Global Citizenship Conference 2017 — Part 2
We believe that Global Citizenship comes to fruition when put in action. So we took the conference out into the field! Over two days, conference participants, together with our local project partners, joined hearts, hands and minds to tackle pressing challenges that local communities in Berekuso (Ghana) are facing.
Working in small teams, conference participants and project partners become learners and solvers alike. Support by top notch mentors, they pooled resources, capacities and experiences to generate possible solutions for the identified challenge.
Here is an insider’s view into the activities of the hands-on GCC projects:
EduCare: Educare is a project initiated by Ashesi Fellow (Hudson Lakunse) and is meant to work with a kindergarten school in Berekuso to improve literacy and creativity. A group of Melton Fellows joined Educare’s team to design a new methods of evaluation and enhancing the children’s learning capabilities. By developing a progress record in the form of a school file, teachers can stay organized and create a more stimulating environment in the classroom.
Bowney: Bowney aims to aims to empower underprivileged female high school students from the Berekuso township by maximizing their educational, financial, social and spiritual potential. A team of 15 participants and Bowney project leaders embarked on a field trip through Berekuso. There, they had conversations with girls who are currently attending Bowney’s program, their parents and the community administrative officer. Inspired especially by a girl Sheila who told them: “I want to be a journalist, singer and dancer. I need help and I will come back and help more girls.”, the group worked in the afternoon to illustrate a sustainable plan which will assist girls on their way pursuing own dreams by providing mentoring programs, future designing talks and financial self-support advice.
The Ahote Sanitation Project (TASaP): A Berekuso based sanitation project, Ahote seeks to promote environmental sustainability among teenagers. Kwabena, a co-founder of Ahote showed us the community and the current state of their project results (there were container on a dumpsite space with collected rubbish). Interviews allowed us to gain more information about peoples perspective on the sanitation and trash in the community. The second Session was all about Design Thinking and building upon our field research from the morning. What an inspiring process!

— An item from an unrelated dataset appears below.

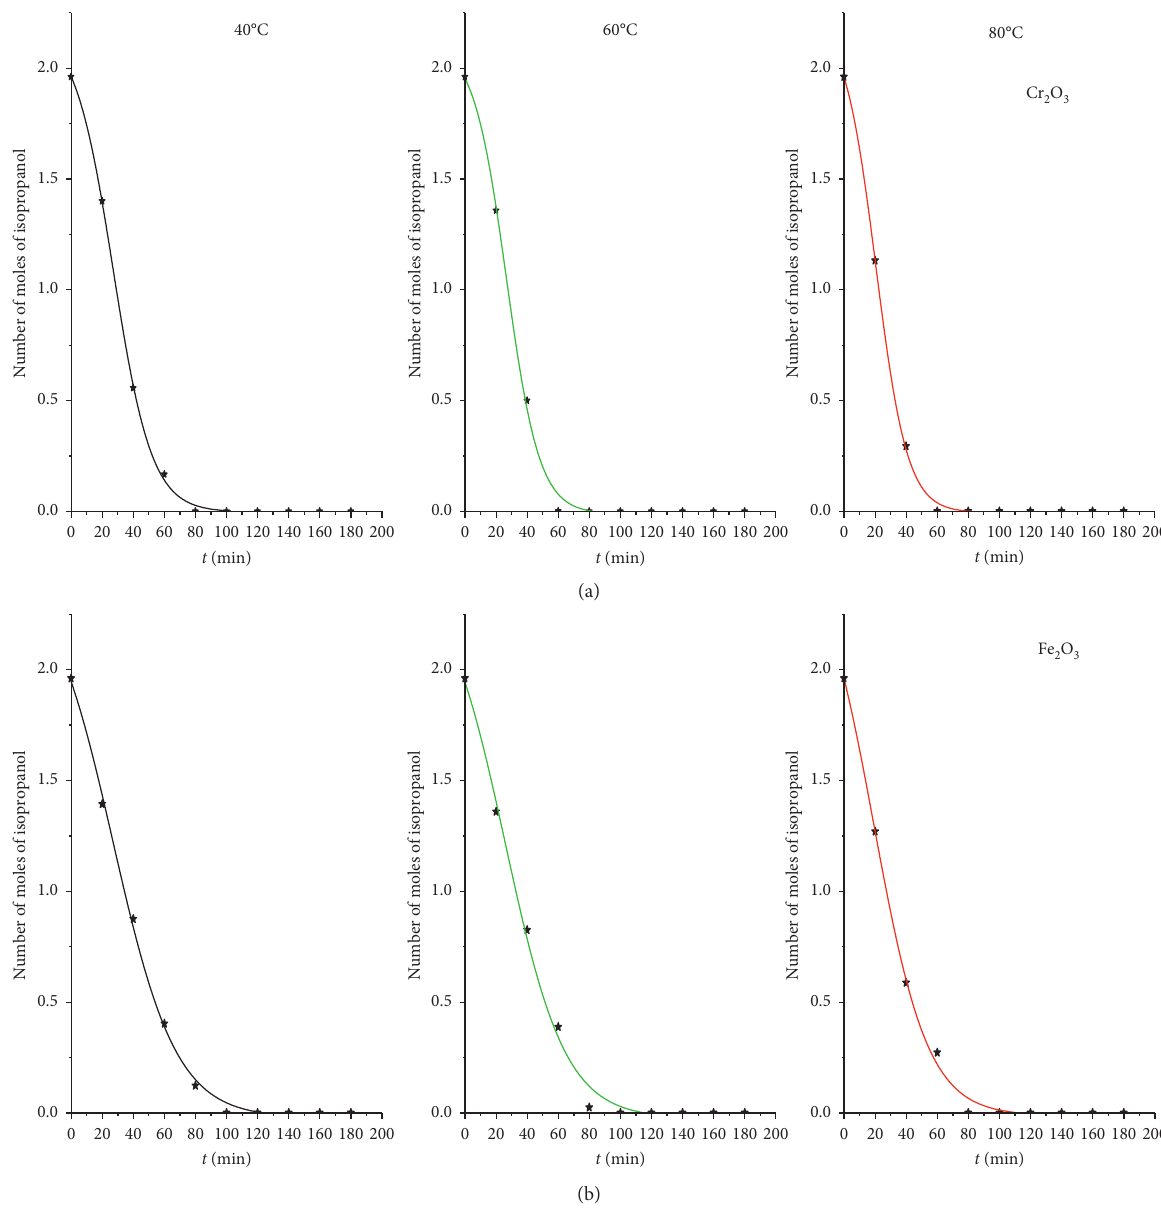
Figure 5: Moles number of isopropanol as a function of time in the presence of Cr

TechEra: Tech Era is about bringing IT literary and skills in Robotics to children living in impoverished communities. Fellows attempted to find ways to make it even better through empathy and design thinking.We later sat down as a team to write down the views we had from the interview as well as our observations. Through card sorting in the design thinking process we ideated and came up with our point of view statements for both the teacher and the students. Working with the POV statement of the student, we discussed ways through which we could fuse the student’s interest with IT to make learning interesting, fun and engaging for them.Four of our students came over with their Information Communication Technology (ICT) teacher to show us a typical class session they have for ICT lessons. The team made observations during this period which went on for an hour.
Sesa Mu: Sesa Mu is a newly developed local NGO in Ghana that grows dried pineapples within greater Accra. The Melton Foundation held design thinking workshops where fellows worked alongside this growing entrepreneur pineapple business to produce a prototype that would service the business and community. They worked together to enhance consumer base and expand building capacity for optimal economic growth. The day came to an end with team check-outs and a reflection on the progress made during the day. Teams also discussed and presented a point of view on their projects.